§ **TEXTBLOCK**
☆ ☆ ☆ ☆
Wenn Sie an die Anfänge Ihres Berufslebens zurückdenken, was hat sich am meisten verändert?

Dr. Bernd Jürgen Schneider: Die Geschwindigkeit. Früher gab es die Kugelkopfschreibmaschine. Da hat der Stadtdirektor etwas geschrieben, an den Verband geschickt, dann ging das an den Referenten, den Hauptgeschäftsführer und dann gab es einen Brief mit Antworten. Gesamtdauer etwa 14 Tage. Heute schickt der Bürgermeister um 9.05 eine E-Mail und wird mittags nervös, wenn er noch keine Rückmeldung erhalten hat. Beim Verband sind wir mittlerweile rund um die Uhr auf Sendung.

Christof Sommer: Die Digitalisierung hat die Taktung extrem beschleunigt, auch in den Kommunen. Corona hat gezeigt, wie schnell und flexibel die Verwaltungen inzwischen geworden sind. Ich mag mir gar nicht ausmalen, wie wir mit der Pandemie im Zeitalter der Kugelkopfschreibmaschine klargekommen wären.

Wie haben sich die Handlungsspielräume der Kommunen entwickelt?

Christof Sommer: Ein leidiges Dauerthema. Gemessen an personellen Ressourcen und den finanziellen Möglichkeiten sind die Städte und Gemeinden für die Vielzahl an Aufgaben nicht annähernd ausreichend ausgestattet, das ist eine Binsenweisheit. Wir haben gelernt, dass wir immer dann aufpassen müssen, wenn in Berlin neue Wohltaten angekündigt werden, zuletzt etwa der Anspruch auf Ganztagsbetreuung in der Grundschule. Ein solcher Rechtsanspruch ist für eine moderne Familienpolitik fraglos eine gute Sache, sollte dann aber bitte auch gegenfinanziert werden. Wer bestellt, bezahlt, daran müssen wir immer wieder erinnern. Die Erfahrung zeigt leider: Sobald auf Bundesebene von einer gesamtgesellschaftlichen Verantwortung gesprochen wird, müssen bei uns die Alarmglocken angehen.

Dr. Bernd Jürgen Schneider: Umso dankbarer bin ich, dass auf Landesebene seit 2004 das Konnexitätsprinzip greift, für das wir jahrzehntelang gestritten haben. Das Land ist seitdem weitaus vorsichtiger mit Geschenken.

Neue Entwicklungen beobachten wir auch in der politischen Kultur. Müssen wir uns Sorgen machen um die Demokratie?
☆ ☆ ☆ ☆
§ **DATENAUSZÜGE**
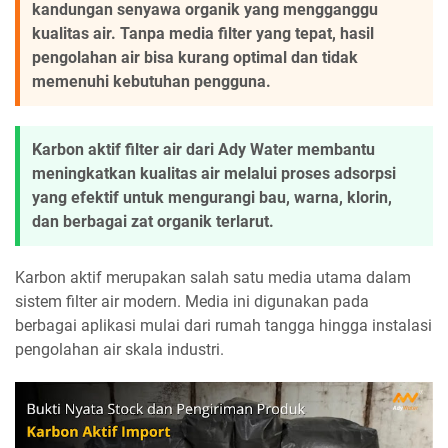
kandungan senyawa organik yang mengganggu
kualitas air. Tanpa media filter yang tepat, hasil
pengolahan air bisa kurang optimal dan tidak
memenuhi kebutuhan pengguna.
Karbon aktif filter air dari Ady Water membantu
meningkatkan kualitas air melalui proses adsorpsi
yang efektif untuk mengurangi bau, warna, klorin,
dan berbagai zat organik terlarut.
Karbon aktif merupakan salah satu media utama dalam
sistem filter air modern. Media ini digunakan pada
berbagai aplikasi mulai dari rumah tangga hingga instalasi
pengolahan air skala industri.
☆ ☆ ☆ ☆
§ **AUFGABENSTELLUNG**
Gib aus dem Textblock den Abschnitt zwischen „Dr. Bernd Jürgen Schneider: Die“ und „Kugelkopfschreibmaschine klargekommen wären.“ wortgetreu aus, beide Stellen eingeschlossen.

§ **LÖSUNG**
Dr. Bernd Jürgen Schneider: Die Geschwindigkeit. Früher gab es die Kugelkopfschreibmaschine. Da hat der Stadtdirektor etwas geschrieben, an den Verband geschickt, dann ging das an den Referenten, den Hauptgeschäftsführer und dann gab es einen Brief mit Antworten. Gesamtdauer etwa 14 Tage. Heute schickt der Bürgermeister um 9.05 eine E-Mail und wird mittags nervös, wenn er noch keine Rückmeldung erhalten hat. Beim Verband sind wir mittlerweile rund um die Uhr auf Sendung.

Christof Sommer: Die Digitalisierung hat die Taktung extrem beschleunigt, auch in den Kommunen. Corona hat gezeigt, wie schnell und flexibel die Verwaltungen inzwischen geworden sind. Ich mag mir gar nicht ausmalen, wie wir mit der Pandemie im Zeitalter der Kugelkopfschreibmaschine klargekommen wären.